Separating batch of images before or after embedding causes massively different results. Why?

Valerio_Biscione · December 13, 2020, 10:52am

Hello.
I am trying to understand a weird phenomenon and I really hope you can help me, as it seems to underpin something quite fundamental that I am missing here.

I have a batch of images. The first k are passed through an embedding network, the other k*n are passed through the same network and also through an RNN network which outputs k hidden states(I believe the details are not important). I then input the k hidden states and the k embedding from the first group to a relation networks which compares them.

Everything else equal, I noticed that the order of embedding at the beginning of the training step is important in such a way that, in one case, the gradient rapidly goes to zero and the network doesn’t learn anything, and in the other it learns rapidly.
x is the batch of images.
This is the one that doesn’t work.

A = x[:k]
B = x[k:]
emb_A = model.image_embedding(A)
emb_B = model.image_embedding(B)
...

I have also tried to use two different networks (with same architecture) for emb_A and emb_B, with the same unsatisfying results.

this is the one that works:

emb_all = model.image_embedding(x)
emb_A = emb_all[:k]
emb_B = emb_all[k:]
...

I don’t understand why it should matter whether I separated the images before or after doing the embedding. I do get a hint that by reusing the same network on the two groups the gradient may have trouble converging - but as I said the same thing happens when 2 networks are used, which makes me believe that its due to the slicing operation.
Does anyone have any idea?
Thanks

ptrblck · December 14, 2020, 10:46am

The operations should be equal up to the error created by the limited floating point precision as seen in this example:

# setup
x = torch.randint(0, 100, (100, 10))
image_embedding = nn.Embedding(100, 300)
k = 50

# check forward
A = x[:k]
B = x[k:]
emb_A1 = image_embedding(A)
emb_B1 = image_embedding(B)

emb_all = image_embedding(x)
emb_A2 = emb_all[:k]
emb_B2 = emb_all[k:]

print((emb_A1 - emb_A2).abs().max())
print((emb_B1 - emb_B2).abs().max())

# check backward
emb_A1.mean().backward()
grad_A1 = image_embedding.weight.grad.clone()

image_embedding.zero_grad()
emb_A2.mean().backward(retain_graph=True)
grad_A2 = image_embedding.weight.grad.clone()
print((grad_A1 - grad_A2).abs().max())

emb_B1.mean().backward()
grad_B1 = image_embedding.weight.grad.clone()
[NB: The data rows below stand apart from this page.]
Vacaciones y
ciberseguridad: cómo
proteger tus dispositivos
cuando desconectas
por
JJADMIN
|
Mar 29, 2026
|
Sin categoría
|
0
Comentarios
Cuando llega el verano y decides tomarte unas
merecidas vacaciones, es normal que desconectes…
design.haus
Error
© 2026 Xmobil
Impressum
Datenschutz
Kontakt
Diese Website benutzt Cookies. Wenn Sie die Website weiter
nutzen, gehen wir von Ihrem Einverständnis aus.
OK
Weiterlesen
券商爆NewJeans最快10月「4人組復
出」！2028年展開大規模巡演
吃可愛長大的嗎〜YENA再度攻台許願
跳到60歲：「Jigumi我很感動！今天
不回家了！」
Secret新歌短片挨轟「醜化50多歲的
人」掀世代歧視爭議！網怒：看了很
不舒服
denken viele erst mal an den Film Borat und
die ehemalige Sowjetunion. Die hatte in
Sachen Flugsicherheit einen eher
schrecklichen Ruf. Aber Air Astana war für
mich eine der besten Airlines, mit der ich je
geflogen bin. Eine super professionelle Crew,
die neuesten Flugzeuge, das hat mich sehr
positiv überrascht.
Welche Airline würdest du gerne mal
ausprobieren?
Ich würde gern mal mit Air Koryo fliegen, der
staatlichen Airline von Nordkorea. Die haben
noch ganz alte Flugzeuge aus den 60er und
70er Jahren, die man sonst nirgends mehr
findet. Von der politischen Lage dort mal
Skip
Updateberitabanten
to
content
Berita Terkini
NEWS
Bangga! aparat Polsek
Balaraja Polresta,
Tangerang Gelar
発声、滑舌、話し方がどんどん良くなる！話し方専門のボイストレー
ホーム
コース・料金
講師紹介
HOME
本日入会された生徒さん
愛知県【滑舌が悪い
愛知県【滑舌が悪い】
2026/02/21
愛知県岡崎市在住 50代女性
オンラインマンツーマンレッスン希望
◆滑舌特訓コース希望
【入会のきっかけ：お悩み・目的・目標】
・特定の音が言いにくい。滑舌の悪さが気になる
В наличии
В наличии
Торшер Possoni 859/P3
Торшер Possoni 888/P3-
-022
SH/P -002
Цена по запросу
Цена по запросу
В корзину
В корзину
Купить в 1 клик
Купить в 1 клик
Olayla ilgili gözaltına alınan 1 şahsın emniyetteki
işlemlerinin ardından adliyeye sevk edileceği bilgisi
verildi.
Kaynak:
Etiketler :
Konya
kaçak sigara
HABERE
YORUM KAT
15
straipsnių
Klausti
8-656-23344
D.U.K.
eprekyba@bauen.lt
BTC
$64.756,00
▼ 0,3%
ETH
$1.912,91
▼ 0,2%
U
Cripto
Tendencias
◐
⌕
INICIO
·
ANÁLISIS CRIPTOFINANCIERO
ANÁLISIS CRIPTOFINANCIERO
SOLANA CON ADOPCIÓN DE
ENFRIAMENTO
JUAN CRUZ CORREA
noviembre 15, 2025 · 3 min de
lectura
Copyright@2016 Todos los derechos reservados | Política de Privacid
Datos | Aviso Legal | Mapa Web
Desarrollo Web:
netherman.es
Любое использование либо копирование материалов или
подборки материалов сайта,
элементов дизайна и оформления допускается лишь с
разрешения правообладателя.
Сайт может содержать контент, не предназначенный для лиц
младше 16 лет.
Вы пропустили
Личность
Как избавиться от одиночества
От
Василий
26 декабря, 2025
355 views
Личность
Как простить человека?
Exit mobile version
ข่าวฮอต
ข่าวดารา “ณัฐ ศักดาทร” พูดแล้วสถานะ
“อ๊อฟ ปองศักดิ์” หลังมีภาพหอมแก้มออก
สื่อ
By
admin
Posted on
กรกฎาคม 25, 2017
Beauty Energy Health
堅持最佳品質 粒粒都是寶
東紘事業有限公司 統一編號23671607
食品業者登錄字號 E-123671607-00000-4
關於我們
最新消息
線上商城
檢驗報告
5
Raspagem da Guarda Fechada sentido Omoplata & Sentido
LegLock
image_embedding.zero_grad()
emb_B2.mean().backward()
grad_B2 = image_embedding.weight.grad.clone()
print((grad_B1 - grad_B2).abs().max())

Valerio_Biscione · December 14, 2020, 11:00am

Thank you, so the error must be somewhere else

InnovArul · December 15, 2020, 7:41pm

Just a wild guess. Do you use batchnorm in your network?
If so, if A belongs to a different distribution of images than B, then batchnorm statistics may be widely different and they would have a tough time learning statistics, when you pass them individually I guess. In the case that you pass them together, they might get normalized properly.